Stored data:
/---

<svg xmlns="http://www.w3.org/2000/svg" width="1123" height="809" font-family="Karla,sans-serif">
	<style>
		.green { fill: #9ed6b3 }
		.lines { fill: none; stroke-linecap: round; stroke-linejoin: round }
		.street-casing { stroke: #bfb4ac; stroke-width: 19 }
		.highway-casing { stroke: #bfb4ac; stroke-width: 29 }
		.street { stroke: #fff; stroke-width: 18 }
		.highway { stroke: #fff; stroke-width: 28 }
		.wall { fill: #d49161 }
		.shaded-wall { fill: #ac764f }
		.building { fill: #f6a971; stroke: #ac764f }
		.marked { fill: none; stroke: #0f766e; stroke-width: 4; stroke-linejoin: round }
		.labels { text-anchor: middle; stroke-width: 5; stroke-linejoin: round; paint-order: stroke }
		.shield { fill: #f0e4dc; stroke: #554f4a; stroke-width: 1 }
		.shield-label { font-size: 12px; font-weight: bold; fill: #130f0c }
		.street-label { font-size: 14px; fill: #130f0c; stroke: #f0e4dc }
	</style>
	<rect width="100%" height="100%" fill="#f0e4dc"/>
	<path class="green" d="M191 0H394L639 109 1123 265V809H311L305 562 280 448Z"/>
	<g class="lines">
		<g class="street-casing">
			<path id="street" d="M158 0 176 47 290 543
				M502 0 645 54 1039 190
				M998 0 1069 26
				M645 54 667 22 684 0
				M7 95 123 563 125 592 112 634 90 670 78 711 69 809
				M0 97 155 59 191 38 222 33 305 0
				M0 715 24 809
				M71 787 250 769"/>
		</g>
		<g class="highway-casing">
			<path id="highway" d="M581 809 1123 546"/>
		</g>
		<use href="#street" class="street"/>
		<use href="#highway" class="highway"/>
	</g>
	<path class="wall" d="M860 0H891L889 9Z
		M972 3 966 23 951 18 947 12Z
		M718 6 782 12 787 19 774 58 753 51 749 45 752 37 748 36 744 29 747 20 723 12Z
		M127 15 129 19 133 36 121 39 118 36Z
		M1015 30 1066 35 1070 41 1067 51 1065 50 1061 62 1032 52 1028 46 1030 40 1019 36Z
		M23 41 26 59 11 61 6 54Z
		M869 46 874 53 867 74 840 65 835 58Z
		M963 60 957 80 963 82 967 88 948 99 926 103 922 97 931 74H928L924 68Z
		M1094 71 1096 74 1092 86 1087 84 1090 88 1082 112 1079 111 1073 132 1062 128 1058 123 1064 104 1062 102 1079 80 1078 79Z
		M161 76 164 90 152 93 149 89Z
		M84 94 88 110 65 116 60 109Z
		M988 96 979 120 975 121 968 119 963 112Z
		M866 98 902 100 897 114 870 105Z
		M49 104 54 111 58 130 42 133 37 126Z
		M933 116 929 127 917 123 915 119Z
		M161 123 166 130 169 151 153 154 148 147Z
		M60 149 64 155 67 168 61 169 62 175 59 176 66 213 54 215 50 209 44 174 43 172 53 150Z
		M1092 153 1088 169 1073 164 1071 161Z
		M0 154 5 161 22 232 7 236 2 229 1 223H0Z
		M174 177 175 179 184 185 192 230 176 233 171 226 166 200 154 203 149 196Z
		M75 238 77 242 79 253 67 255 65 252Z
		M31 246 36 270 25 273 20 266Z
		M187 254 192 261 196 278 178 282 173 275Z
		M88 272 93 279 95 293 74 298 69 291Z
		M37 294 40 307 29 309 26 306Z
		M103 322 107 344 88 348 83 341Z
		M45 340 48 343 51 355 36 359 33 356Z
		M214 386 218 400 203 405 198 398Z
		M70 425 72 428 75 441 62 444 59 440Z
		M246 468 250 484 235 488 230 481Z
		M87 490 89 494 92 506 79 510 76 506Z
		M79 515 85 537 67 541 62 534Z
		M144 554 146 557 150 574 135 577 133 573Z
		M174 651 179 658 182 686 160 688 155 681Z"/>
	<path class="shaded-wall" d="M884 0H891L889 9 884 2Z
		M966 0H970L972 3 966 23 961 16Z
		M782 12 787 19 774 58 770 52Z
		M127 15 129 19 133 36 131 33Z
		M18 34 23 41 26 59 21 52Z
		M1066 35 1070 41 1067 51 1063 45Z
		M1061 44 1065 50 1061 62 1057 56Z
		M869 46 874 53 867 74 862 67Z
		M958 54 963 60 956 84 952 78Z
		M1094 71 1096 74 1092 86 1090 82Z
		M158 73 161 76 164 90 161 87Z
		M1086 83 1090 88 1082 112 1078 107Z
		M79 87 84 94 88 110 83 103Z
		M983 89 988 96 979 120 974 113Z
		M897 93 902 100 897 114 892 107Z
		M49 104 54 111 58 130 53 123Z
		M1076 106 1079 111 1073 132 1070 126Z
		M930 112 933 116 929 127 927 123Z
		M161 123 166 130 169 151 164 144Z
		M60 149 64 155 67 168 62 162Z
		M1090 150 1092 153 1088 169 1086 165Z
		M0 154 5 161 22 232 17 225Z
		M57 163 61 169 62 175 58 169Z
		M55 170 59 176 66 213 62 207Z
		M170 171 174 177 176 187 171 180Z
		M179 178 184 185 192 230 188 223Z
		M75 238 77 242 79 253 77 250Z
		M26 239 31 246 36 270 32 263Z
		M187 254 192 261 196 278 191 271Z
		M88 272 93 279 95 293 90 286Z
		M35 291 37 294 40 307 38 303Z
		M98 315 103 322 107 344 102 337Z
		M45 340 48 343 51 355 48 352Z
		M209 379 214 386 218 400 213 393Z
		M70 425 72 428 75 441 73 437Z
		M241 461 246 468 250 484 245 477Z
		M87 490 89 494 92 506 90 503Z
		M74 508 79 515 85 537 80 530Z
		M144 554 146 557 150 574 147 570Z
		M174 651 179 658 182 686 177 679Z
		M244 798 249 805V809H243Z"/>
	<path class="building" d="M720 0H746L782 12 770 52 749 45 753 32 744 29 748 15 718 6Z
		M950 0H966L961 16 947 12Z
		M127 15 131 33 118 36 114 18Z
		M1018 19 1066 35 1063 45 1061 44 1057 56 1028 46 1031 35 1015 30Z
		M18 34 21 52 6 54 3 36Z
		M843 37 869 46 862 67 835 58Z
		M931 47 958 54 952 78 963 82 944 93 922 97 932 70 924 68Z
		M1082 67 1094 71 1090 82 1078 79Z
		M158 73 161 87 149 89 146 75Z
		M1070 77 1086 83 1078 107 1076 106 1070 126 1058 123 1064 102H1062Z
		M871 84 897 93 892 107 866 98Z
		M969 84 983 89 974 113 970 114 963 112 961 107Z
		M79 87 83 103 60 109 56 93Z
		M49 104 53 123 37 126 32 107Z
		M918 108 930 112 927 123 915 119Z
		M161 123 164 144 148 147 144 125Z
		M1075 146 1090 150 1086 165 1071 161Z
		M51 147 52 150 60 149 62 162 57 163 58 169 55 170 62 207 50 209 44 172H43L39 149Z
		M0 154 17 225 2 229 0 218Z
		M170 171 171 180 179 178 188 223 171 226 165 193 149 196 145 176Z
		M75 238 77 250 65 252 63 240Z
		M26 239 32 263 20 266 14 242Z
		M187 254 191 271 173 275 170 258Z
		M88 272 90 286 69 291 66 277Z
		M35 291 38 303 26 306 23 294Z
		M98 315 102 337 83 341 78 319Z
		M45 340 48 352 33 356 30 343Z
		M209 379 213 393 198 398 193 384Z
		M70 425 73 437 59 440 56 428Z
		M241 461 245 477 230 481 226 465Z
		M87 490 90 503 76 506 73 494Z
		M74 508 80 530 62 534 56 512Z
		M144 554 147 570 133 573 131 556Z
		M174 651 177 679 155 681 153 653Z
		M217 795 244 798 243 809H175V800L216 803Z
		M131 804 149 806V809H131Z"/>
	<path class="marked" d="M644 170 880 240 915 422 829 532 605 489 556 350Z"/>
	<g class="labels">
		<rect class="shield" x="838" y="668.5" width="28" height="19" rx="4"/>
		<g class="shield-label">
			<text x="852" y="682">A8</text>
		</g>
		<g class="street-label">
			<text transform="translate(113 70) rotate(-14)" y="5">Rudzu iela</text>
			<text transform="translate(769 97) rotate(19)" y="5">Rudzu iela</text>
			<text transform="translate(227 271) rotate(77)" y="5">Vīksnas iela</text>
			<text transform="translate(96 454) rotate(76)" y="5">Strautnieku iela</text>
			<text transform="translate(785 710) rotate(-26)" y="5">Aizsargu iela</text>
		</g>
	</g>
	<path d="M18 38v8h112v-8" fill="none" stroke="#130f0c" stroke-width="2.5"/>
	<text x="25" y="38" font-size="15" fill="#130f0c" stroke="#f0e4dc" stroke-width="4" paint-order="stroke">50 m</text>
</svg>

\---

• WORK REQUIRED
From the entries above, return each line with the word "lines" in it.

• ANSWER TO THIS PROBLEM
		.lines { fill: none; stroke-linecap: round; stroke-linejoin: round }
	<g class="lines">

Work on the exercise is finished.